Extended engagement with people and place motivates interdisciplinary reflection about the future of conservation in central MT

A new study in Ecology and Society from a multidisciplinary team of researchers from Montana State University assesses factors influencing the future of rangeland conservation in Montana’s portion of the Northern Great Plains (NGP). One of the world’s last remaining intact, native rangelands, the NGP supports habitat for a rich diversity of wildlife and range-based livelihoods. The region’s global status as a priority target for conservation has motivated fervent interest in various conservation approaches and strategies, including a well-known protected area project called the American Prairie Reserve. 

Conservation strategies like protected area projects seek to respond to global demands to halt biodiversity loss in grassland ecosystems with speed and efficiency. However, the authors question what gets lost when a ‘sense of urgency’ guides conservation approaches. Past research emphasizes how more deliberate and often slower conservation strategies are necessary to address the complexity of the region's social and ecological dynamics and build engagement across the region’s conservation stakeholders and rural communities to meet and sustain conservation goals. The author team argues that examining these tradeoffs - between urgent and more deliberate conservation approaches - is critical to assessing the long-term outcomes of conservation agendas. 

To disentangle the important factors at play influencing conservation outcomes in the Northern Great Plains, the author team took a participatory approach.

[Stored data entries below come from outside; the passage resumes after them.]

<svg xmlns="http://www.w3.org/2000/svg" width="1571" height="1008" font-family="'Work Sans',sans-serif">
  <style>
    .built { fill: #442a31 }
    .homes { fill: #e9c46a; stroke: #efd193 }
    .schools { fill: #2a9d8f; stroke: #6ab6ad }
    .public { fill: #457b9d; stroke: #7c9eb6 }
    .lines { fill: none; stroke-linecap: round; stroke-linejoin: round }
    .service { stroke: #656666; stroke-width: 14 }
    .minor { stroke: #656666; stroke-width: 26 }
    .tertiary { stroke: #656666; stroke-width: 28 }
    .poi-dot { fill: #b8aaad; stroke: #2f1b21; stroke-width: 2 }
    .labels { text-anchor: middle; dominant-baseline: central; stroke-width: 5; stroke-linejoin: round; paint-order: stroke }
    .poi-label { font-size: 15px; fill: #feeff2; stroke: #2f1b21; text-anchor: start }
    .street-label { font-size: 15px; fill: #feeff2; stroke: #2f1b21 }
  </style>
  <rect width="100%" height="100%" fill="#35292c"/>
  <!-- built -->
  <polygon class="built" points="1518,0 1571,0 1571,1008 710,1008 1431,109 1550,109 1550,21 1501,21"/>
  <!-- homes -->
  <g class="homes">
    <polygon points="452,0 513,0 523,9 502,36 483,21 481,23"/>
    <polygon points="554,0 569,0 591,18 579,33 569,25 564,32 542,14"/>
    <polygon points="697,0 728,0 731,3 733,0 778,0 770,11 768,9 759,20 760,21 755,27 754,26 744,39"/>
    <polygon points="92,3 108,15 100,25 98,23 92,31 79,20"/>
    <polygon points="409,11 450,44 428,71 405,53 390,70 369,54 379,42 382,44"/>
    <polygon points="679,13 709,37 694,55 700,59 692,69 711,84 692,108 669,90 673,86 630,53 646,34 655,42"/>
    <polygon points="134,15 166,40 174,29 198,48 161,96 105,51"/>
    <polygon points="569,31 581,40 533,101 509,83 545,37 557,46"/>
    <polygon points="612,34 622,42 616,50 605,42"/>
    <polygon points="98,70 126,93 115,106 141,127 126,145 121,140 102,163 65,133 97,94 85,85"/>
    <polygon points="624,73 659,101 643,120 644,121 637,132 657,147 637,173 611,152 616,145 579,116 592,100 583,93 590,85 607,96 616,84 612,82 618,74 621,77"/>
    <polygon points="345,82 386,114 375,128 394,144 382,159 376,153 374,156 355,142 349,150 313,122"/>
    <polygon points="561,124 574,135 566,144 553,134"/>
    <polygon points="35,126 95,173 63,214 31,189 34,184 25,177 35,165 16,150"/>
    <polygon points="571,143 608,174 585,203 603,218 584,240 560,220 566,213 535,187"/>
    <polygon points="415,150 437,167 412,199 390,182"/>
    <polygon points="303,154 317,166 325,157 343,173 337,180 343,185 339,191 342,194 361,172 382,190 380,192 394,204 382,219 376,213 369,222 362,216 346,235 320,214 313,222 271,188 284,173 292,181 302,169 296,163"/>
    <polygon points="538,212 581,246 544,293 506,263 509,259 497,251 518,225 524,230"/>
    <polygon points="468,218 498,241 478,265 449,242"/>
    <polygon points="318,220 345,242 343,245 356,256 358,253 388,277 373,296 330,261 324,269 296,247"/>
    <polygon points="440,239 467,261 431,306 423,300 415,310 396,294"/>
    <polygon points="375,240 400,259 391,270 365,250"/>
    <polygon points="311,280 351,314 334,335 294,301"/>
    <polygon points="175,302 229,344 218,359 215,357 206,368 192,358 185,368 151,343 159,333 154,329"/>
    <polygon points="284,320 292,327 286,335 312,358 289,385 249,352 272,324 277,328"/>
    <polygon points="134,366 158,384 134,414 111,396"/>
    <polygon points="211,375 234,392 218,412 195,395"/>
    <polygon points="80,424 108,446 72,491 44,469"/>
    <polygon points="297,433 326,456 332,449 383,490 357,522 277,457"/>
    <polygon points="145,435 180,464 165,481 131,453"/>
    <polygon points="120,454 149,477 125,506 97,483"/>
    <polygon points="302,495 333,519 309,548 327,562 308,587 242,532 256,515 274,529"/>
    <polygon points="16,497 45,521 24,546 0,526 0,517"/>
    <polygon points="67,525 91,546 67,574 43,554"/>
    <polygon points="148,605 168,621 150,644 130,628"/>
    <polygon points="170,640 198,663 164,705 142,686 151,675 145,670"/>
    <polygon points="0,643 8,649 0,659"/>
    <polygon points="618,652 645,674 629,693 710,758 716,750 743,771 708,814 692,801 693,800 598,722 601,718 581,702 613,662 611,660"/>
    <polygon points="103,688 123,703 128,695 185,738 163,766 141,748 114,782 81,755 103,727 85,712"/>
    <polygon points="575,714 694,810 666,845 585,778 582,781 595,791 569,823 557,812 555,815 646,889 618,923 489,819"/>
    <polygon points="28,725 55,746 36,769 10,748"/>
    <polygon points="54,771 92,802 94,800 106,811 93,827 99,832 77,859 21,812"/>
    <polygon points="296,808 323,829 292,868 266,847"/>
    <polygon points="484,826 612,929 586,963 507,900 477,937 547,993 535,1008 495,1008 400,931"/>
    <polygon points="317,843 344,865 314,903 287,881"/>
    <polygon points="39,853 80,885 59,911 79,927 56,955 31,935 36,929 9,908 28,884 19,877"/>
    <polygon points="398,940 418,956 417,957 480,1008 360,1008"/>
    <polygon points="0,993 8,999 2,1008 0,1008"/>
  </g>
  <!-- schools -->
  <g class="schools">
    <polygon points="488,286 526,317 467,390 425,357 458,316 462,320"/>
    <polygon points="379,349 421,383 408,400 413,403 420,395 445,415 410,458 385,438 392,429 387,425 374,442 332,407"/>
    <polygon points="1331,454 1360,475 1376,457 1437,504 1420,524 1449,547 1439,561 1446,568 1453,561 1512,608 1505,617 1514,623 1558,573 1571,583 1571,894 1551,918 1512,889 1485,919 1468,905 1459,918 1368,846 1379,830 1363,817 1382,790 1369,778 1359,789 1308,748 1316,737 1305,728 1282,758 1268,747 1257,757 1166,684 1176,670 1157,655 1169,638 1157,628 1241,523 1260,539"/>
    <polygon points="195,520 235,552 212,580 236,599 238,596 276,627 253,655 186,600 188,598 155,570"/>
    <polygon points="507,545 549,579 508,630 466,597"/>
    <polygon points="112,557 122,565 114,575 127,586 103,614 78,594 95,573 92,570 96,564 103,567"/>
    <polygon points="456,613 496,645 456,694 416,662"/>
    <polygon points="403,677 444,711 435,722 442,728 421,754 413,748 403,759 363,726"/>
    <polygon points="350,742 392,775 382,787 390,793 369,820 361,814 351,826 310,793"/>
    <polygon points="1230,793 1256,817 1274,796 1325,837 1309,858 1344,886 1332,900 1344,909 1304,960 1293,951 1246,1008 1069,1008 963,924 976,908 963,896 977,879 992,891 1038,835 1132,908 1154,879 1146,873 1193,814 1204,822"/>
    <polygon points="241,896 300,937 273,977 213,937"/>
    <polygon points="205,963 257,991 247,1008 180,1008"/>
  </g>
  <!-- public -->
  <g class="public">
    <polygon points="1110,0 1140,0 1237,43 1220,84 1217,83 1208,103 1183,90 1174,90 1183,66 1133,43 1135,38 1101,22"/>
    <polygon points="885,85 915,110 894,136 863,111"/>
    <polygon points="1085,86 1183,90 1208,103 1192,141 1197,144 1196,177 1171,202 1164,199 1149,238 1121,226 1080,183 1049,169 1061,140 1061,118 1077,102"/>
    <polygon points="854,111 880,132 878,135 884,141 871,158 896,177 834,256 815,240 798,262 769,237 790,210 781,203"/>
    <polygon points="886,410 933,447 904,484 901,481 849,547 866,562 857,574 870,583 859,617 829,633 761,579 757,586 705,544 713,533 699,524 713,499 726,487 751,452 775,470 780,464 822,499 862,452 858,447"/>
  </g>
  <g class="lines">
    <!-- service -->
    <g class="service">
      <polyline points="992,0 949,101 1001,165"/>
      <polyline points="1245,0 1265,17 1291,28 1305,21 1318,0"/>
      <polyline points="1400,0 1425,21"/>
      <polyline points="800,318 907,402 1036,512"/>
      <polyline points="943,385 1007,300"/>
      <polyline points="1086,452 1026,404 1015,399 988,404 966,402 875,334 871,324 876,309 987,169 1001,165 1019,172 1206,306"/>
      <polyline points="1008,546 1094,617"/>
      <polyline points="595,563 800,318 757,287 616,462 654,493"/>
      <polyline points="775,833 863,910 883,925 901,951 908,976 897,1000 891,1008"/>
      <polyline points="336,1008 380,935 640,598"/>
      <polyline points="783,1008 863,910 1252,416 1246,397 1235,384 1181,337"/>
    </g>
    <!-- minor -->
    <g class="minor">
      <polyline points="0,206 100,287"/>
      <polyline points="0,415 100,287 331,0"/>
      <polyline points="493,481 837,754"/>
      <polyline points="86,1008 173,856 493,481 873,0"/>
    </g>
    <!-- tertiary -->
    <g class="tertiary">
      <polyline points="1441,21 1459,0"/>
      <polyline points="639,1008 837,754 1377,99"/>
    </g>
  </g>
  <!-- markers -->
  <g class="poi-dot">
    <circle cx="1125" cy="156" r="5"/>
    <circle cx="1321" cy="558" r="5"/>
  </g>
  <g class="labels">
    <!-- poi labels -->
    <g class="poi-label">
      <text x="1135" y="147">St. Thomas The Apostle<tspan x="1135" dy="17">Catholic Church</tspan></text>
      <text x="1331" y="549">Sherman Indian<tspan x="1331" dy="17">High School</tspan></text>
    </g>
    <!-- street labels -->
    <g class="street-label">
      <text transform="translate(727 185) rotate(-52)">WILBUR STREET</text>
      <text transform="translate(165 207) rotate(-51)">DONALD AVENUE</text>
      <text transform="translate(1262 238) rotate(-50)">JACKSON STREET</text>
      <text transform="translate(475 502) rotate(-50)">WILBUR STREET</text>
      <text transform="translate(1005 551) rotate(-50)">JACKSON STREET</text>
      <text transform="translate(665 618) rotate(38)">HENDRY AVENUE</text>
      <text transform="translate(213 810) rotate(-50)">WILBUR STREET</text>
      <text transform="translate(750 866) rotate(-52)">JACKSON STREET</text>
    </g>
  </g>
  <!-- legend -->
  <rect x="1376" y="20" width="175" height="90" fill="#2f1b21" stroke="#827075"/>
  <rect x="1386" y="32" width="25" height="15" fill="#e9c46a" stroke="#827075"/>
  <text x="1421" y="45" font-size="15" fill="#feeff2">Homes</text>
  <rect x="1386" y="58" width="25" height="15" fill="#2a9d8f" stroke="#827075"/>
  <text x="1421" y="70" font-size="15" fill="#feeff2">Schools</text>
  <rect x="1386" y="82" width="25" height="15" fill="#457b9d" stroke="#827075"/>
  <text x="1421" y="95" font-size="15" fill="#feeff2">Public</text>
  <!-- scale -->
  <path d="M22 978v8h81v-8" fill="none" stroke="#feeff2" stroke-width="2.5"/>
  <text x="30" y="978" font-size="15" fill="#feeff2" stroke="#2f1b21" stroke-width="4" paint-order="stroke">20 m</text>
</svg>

Over three years, the author team engaged with regional stakeholders through speaker series and extended field tours to learn about the key issues facing rural communities and rangeland ecosystems in central MT. These efforts included hearing from experts like Quentin Kujala of the Montana Department of Fish Wildlife and Parks about the concerns of the region’s wildlife, as well tours of working ranch operations in and around central Montana, a tour of properties affected by the 2018 Lodgepole fire, and an overnight stay at one of the American Prairie Reserve’s campgrounds and interpretive facilities. “We formed the Montana State University Grasslands Resilience Working Group to create a space on campus for graduate students and faculty to come together around shared interests in rangeland conservation,” says Katie Epstein, lead author on the study. “Engaging with and learning from the people and communities invested in rangeland conservation was key to creating an evolving research design and approach that could incorporate regional perspectives.” 

The study examines three important dynamics relevant to the future of conservation: changing climate and disturbance regimes, changing land-use patterns, and the influence of land use on biodiversity outcomes. Graduate students in the Working Group led a focused literature review effort to summarize key insights from the current state of knowledge and highlight gaps in understanding, identifying what the group called “certain uncertainties.” How will fire and climate interact to produce land cover in the region? How will shifts in land ownership influence land use, and what adaptive management practices can best support the region's diverse rangeland habitats? Managing these uncertainties at the regional scale necessitates deliberate and coordinated approaches, which often require coalition and trust-building but can also be time-consuming and resource intensive. Yet, the author team argues that a slower approach to conservation, one that engages with regional stakeholders, invites collaborative dialogue around the future of the region and its conservation goals, is critical to meeting conservation objectives and sustaining them into the future. 

More than just an academic exercise, the Working Group argues that their research takes an engaged approach to interdisciplinary learning and graduate education seriously. A truly grassroots enterprise, the Grasslands Resilience Working Group and their regional assessment of conservation attempt first and foremost to embody the university’s land grant mission, to serve both people and ecosystems of Montana. 


Citation: Epstein, K., D. J. A. Wood, K. Roemer, B. Currey, H. Duff, J. D. Gay, H. Goemann, S. Loewen, M. C. Milligan, J. A. F. Wendt, E. Jack Brookshire, B. D. Maxwell, L. McNew, D. B. McWethy, P. C. Stoy, and J. H. Haggerty. 2021. Toward an urgent yet deliberate conservation strategy: sustaining social-ecological systems in rangelands of the Northern Great Plains, Montana. Ecology and Society 26(1):10.